Continued flooding in the Upper Midwest
The historic Central US river flooding event of 2008 continued into mid-June across parts of the Upper Midwest states (Google Earth map of river gauges). A sequence of MODIS false-color images from the SSEC MODIS Today site (above) covers the period from 01 June to 17 June, and shows the increase in flooded and inundated rivers across eastern Iowa, northwestern Illinois, and southwestern Wisconsin. Water has a much darker appearance in these false color images, so the swollen rivers tend to stand out in contrast to the densely-vegetated areas (green colors) which were characterized by a high concentration of trees, or the sparsely-vegetated agricultural fields (tan to light brown colors) where crops had only recently been planted.In particular, the MODIS images show the flooding of a large area of Iowa farmland adjacent to the Missisippi River (near the bottom center of the images), after the Iowa River broke through a levee near Oakville, Iowa on 16 June.

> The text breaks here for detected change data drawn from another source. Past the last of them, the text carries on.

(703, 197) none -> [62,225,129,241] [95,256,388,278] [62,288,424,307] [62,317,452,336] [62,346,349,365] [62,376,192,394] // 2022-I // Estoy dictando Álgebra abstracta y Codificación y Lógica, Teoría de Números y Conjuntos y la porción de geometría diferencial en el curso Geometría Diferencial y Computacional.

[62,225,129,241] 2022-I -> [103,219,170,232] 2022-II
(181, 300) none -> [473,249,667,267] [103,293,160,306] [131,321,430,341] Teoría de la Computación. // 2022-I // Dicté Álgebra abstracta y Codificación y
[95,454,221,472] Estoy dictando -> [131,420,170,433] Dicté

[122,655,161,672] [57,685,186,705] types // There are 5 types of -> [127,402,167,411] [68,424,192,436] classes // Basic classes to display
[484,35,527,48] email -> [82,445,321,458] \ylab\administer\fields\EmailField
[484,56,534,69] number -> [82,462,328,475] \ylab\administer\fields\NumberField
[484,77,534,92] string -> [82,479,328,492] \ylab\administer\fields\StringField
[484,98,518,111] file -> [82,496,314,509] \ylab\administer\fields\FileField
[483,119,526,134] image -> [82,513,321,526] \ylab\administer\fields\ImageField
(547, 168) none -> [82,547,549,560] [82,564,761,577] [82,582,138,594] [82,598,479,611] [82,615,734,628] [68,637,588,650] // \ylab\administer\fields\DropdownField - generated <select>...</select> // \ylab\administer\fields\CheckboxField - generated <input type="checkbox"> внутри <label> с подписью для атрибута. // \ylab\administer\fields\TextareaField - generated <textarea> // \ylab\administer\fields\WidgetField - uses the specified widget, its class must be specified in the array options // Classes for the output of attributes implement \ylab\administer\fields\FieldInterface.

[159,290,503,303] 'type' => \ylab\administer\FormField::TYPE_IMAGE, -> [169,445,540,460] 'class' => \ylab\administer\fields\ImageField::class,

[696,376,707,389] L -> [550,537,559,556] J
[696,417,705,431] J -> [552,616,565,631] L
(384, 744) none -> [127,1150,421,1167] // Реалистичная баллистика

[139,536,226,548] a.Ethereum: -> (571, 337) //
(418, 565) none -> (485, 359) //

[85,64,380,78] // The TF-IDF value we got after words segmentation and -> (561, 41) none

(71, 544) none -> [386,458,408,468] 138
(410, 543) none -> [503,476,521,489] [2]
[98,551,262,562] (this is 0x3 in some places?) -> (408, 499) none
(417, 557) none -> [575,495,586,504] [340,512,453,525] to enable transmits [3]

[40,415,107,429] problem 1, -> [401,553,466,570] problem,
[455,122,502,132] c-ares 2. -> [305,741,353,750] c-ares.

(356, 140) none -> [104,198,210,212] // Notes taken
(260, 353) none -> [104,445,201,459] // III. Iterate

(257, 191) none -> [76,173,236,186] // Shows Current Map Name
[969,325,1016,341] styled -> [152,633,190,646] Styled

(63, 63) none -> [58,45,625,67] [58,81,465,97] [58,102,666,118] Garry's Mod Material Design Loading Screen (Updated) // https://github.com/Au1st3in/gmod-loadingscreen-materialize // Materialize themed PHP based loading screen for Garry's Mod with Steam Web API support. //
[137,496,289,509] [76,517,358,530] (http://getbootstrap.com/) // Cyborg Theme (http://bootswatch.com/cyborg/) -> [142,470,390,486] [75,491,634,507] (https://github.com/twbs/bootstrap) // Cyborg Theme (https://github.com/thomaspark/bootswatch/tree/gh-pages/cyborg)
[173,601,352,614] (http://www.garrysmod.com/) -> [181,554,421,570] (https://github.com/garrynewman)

Flooding also forced the closure of the Great River Bridge that connects Iowa and Illinois along Highway 34 near Burlington, Iowa. On the MODIS true color image from 17 June (above; displayed using Google Earth), note the well-defined southern edge of the flooded area (darker brown colors) between Oakfield and Kingston, Iowa — this west-to-east oriented water boundary was likely due to a massive sandbagging effort along a diversion channel that runs eastward into the Mississippi River. This narrow diversion channel can be seen in more detail using Google Maps satellite imagery (below).
Farther to the west, a June 2007 vs. June 2008 comparison of MODIS true color images centered over southern Minnesota and northern Iowa (below; interactive image fader) revealed how delayed the “green-up” of cultivated crops (primarily corn and soybeans) was across that particular region. Cooler than normal temperatures in May 2008 followed by the unusually heavy rainfall and flooding in June 2008 conspired to delay the planting of crops across much of that area.
An AWIPS image of the MODIS Normalized Difference Vegetation Index (NDVI) product from 16 June (below) showed that NDVI values were as low as 0.2 to 0.3 over some portions of Minnesota and Iowa.
The “normal” Vegetation Fraction over that same region for the month of June (below) should be in the 0.5 to 0.7 range (based upon a 5-year monthly climatology).